C complained that the practice failed to properly investigate their hip pain symptoms, resulting in a delayed cancer diagnosis. C raised concerns that questions were not asked, or tests carried out, that might have led to an earlier diagnosis. The practice responded to the complaint and carried out a Significant Event Analysis (SEA). They noted that a muscular injury was suspected at the initial consultation. At the time of the second consultation, an x-ray had been incorrectly reported as normal by the hospital. Therefore, the practice were not alerted to any need for further tests at that time.

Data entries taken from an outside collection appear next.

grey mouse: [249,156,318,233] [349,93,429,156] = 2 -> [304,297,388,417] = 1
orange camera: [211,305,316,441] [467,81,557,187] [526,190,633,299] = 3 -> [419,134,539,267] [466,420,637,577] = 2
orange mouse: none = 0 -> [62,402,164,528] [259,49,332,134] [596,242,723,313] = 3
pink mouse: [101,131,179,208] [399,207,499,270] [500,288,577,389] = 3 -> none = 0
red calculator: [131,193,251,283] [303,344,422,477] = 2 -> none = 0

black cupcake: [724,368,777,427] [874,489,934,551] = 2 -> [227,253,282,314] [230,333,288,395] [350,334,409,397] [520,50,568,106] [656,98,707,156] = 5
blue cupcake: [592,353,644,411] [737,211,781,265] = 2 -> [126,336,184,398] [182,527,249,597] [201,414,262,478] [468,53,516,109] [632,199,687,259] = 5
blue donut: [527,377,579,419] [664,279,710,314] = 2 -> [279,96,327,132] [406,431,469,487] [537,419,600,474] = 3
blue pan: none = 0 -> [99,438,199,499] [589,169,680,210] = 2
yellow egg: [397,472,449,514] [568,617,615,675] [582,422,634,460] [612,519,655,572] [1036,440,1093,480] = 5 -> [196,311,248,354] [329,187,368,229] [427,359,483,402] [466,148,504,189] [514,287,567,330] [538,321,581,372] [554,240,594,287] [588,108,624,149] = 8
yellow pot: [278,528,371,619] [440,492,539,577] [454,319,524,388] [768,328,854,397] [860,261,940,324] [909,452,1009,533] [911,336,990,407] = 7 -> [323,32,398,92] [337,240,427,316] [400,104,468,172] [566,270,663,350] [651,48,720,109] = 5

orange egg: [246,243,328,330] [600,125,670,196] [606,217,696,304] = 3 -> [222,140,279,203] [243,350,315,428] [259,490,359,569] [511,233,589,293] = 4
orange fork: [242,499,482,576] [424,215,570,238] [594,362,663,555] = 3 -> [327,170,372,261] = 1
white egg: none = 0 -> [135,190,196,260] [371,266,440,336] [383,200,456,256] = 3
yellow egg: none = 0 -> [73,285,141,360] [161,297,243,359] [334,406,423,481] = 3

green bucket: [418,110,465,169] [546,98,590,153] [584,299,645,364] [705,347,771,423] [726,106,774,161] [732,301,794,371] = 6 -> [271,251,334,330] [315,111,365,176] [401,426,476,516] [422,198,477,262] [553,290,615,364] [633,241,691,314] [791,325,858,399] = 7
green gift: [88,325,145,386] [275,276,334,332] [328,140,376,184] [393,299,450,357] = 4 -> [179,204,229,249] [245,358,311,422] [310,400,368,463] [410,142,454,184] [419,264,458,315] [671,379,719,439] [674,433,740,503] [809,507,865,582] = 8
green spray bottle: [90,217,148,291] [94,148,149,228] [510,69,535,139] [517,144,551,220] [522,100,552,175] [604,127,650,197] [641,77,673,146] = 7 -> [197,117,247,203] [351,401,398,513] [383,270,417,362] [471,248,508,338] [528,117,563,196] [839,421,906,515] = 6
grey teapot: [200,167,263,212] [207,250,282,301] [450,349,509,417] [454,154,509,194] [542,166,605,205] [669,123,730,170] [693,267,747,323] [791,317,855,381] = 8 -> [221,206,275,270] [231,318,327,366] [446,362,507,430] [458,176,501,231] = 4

We took independent medical advice from a GP. We found the practice's management of C reasonable at the initial presentation. However, when C re-presented a month later with worsening bone pain despite a normal x-ray, further investigation (blood tests) should have been carried out. C was then diagnosed after orthopaedic (specialists in the treatment of diseases and injuries of the musculoskeletal system) review the following month. We upheld C's complaint. However, given the extensive nature of the disease identified, we did not consider that further investigation by the practice at the second consultation would have altered the overall outcome.

We also found that the SEA should have reflected the further investigation that should have been considered at the second consultation. We gave some feedback to the practice on learning from adverse events, with reference to Healthcare Improvement Scotland's relevant guidance.

Recommendations

What we asked the organisation to do in this case:

  • Apologise to C for failing to carry out further investigations when they re-presented with ongoing and worsening pain. The apology should meet the standards set out in the SPSO guidelines on apology available at www.spso.org.uk/information-leaflets.

What we said should change to put things right in future:

  • Blood tests should be considered when patients present with worsening bone pain.

We have asked the organisation to provide us with evidence that they have implemented the recommendations we have made on this case by the deadline we set.